### To do:
Return, word for word, only the lines from the one containing "La iniciativa de Cultura" through the last line of the entries.

Exercise data START

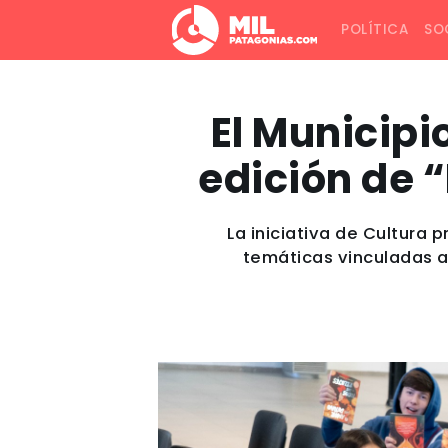
POLÍTICA
SO
El Municipi
edición de 
La iniciativa de Cultura 
temáticas vinculadas a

Exercise data END

### Written response:
La iniciativa de Cultura 
temáticas vinculadas a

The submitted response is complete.